• **BRIEF**
Exactly as given, repeat all of the entries.

_ _ _ _

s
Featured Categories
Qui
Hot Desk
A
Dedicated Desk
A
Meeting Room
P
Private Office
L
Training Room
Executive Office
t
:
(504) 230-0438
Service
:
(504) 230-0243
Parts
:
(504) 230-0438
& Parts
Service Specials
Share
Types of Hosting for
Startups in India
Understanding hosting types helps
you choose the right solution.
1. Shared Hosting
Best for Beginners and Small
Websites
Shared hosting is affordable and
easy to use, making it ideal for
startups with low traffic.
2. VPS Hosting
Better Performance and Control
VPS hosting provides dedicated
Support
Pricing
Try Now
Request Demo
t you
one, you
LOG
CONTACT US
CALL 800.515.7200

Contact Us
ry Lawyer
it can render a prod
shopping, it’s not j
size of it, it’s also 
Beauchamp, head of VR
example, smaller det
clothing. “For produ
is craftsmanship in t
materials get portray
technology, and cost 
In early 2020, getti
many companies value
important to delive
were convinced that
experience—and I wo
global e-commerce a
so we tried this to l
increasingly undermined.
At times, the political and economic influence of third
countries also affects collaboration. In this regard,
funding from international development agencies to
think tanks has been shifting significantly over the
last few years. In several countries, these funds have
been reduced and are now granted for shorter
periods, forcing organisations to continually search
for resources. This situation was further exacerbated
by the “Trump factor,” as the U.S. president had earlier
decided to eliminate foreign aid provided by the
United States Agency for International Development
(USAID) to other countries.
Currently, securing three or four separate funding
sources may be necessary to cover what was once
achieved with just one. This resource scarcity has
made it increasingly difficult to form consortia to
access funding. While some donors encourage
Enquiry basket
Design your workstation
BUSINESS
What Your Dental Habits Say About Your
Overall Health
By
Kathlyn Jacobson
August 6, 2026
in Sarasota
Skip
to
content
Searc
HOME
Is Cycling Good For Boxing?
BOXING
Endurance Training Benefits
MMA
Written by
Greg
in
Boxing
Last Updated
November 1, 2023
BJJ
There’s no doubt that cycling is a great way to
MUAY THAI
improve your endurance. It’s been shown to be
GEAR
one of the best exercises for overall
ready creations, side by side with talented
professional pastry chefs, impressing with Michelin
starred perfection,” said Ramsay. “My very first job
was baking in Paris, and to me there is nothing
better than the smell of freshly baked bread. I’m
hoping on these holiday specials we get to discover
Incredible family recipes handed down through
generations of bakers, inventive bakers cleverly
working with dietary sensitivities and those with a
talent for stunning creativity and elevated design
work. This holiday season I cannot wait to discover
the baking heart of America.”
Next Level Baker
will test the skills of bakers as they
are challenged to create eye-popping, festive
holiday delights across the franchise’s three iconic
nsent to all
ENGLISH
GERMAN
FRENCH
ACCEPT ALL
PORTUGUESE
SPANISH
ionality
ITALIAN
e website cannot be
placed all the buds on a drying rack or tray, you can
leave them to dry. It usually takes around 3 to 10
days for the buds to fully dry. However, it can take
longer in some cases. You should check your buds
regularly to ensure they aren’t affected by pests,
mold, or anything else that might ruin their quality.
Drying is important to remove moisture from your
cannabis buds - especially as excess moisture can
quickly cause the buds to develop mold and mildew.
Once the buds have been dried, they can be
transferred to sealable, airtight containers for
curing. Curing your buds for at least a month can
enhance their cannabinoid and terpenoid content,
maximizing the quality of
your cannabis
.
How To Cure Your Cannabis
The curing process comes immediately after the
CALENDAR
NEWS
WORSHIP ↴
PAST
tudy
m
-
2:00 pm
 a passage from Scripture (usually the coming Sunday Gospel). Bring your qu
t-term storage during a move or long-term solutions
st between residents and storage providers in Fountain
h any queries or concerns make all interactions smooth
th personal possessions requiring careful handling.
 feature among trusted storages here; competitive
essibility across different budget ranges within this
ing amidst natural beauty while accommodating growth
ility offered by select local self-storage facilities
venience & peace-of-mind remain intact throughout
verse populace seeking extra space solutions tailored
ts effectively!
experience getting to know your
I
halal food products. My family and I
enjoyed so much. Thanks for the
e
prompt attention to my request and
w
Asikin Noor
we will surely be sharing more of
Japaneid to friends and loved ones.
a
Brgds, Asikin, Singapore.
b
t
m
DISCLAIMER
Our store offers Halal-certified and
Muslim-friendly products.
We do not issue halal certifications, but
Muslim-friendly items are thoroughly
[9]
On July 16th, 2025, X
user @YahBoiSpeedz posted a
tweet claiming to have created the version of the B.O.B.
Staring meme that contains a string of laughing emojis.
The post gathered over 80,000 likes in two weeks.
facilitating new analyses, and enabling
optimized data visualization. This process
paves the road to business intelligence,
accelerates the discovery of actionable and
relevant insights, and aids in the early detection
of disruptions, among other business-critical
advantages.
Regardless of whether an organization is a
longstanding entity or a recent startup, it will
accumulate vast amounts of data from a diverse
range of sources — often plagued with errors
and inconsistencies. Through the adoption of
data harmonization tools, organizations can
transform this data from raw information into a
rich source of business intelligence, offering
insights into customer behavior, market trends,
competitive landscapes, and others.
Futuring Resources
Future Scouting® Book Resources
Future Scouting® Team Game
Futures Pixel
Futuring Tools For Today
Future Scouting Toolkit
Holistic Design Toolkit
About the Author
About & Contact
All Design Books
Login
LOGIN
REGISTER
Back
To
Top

_ _ _ _

• **TASK RESPONSE**
s
Featured Categories
Qui
Hot Desk
A
Dedicated Desk
A
Meeting Room
P
Private Office
L
Training Room
Executive Office
t
:
(504) 230-0438
Service
:
(504) 230-0243
Parts
:
(504) 230-0438
& Parts
Service Specials
Share
Types of Hosting for
Startups in India
Understanding hosting types helps
you choose the right solution.
1. Shared Hosting
Best for Beginners and Small
Websites
Shared hosting is affordable and
easy to use, making it ideal for
startups with low traffic.
2. VPS Hosting
Better Performance and Control
VPS hosting provides dedicated
Support
Pricing
Try Now
Request Demo
t you
one, you
LOG
CONTACT US
CALL 800.515.7200

Contact Us
ry Lawyer
it can render a prod
shopping, it’s not j
size of it, it’s also 
Beauchamp, head of VR
example, smaller det
clothing. “For produ
is craftsmanship in t
materials get portray
technology, and cost 
In early 2020, getti
many companies value
important to delive
were convinced that
experience—and I wo
global e-commerce a
so we tried this to l
increasingly undermined.
At times, the political and economic influence of third
countries also affects collaboration. In this regard,
funding from international development agencies to
think tanks has been shifting significantly over the
last few years. In several countries, these funds have
been reduced and are now granted for shorter
periods, forcing organisations to continually search
for resources. This situation was further exacerbated
by the “Trump factor,” as the U.S. president had earlier
decided to eliminate foreign aid provided by the
United States Agency for International Development
(USAID) to other countries.
Currently, securing three or four separate funding
sources may be necessary to cover what was once
achieved with just one. This resource scarcity has
made it increasingly difficult to form consortia to
access funding. While some donors encourage
Enquiry basket
Design your workstation
BUSINESS
What Your Dental Habits Say About Your
Overall Health
By
Kathlyn Jacobson
August 6, 2026
in Sarasota
Skip
to
content
Searc
HOME
Is Cycling Good For Boxing?
BOXING
Endurance Training Benefits
MMA
Written by
Greg
in
Boxing
Last Updated
November 1, 2023
BJJ
There’s no doubt that cycling is a great way to
MUAY THAI
improve your endurance. It’s been shown to be
GEAR
one of the best exercises for overall
ready creations, side by side with talented
professional pastry chefs, impressing with Michelin
starred perfection,” said Ramsay. “My very first job
was baking in Paris, and to me there is nothing
better than the smell of freshly baked bread. I’m
hoping on these holiday specials we get to discover
Incredible family recipes handed down through
generations of bakers, inventive bakers cleverly
working with dietary sensitivities and those with a
talent for stunning creativity and elevated design
work. This holiday season I cannot wait to discover
the baking heart of America.”
Next Level Baker
will test the skills of bakers as they
are challenged to create eye-popping, festive
holiday delights across the franchise’s three iconic
nsent to all
ENGLISH
GERMAN
FRENCH
ACCEPT ALL
PORTUGUESE
SPANISH
ionality
ITALIAN
e website cannot be
placed all the buds on a drying rack or tray, you can
leave them to dry. It usually takes around 3 to 10
days for the buds to fully dry. However, it can take
longer in some cases. You should check your buds
regularly to ensure they aren’t affected by pests,
mold, or anything else that might ruin their quality.
Drying is important to remove moisture from your
cannabis buds - especially as excess moisture can
quickly cause the buds to develop mold and mildew.
Once the buds have been dried, they can be
transferred to sealable, airtight containers for
curing. Curing your buds for at least a month can
enhance their cannabinoid and terpenoid content,
maximizing the quality of
your cannabis
.
How To Cure Your Cannabis
The curing process comes immediately after the
CALENDAR
NEWS
WORSHIP ↴
PAST
tudy
m
-
2:00 pm
 a passage from Scripture (usually the coming Sunday Gospel). Bring your qu
t-term storage during a move or long-term solutions
st between residents and storage providers in Fountain
h any queries or concerns make all interactions smooth
th personal possessions requiring careful handling.
 feature among trusted storages here; competitive
essibility across different budget ranges within this
ing amidst natural beauty while accommodating growth
ility offered by select local self-storage facilities
venience & peace-of-mind remain intact throughout
verse populace seeking extra space solutions tailored
ts effectively!
experience getting to know your
I
halal food products. My family and I
enjoyed so much. Thanks for the
e
prompt attention to my request and
w
Asikin Noor
we will surely be sharing more of
Japaneid to friends and loved ones.
a
Brgds, Asikin, Singapore.
b
t
m
DISCLAIMER
Our store offers Halal-certified and
Muslim-friendly products.
We do not issue halal certifications, but
Muslim-friendly items are thoroughly
[9]
On July 16th, 2025, X
user @YahBoiSpeedz posted a
tweet claiming to have created the version of the B.O.B.
Staring meme that contains a string of laughing emojis.
The post gathered over 80,000 likes in two weeks.
facilitating new analyses, and enabling
optimized data visualization. This process
paves the road to business intelligence,
accelerates the discovery of actionable and
relevant insights, and aids in the early detection
of disruptions, among other business-critical
advantages.
Regardless of whether an organization is a
longstanding entity or a recent startup, it will
accumulate vast amounts of data from a diverse
range of sources — often plagued with errors
and inconsistencies. Through the adoption of
data harmonization tools, organizations can
transform this data from raw information into a
rich source of business intelligence, offering
insights into customer behavior, market trends,
competitive landscapes, and others.
Futuring Resources
Future Scouting® Book Resources
Future Scouting® Team Game
Futures Pixel
Futuring Tools For Today
Future Scouting Toolkit
Holistic Design Toolkit
About the Author
About & Contact
All Design Books
Login
LOGIN
REGISTER
Back
To
Top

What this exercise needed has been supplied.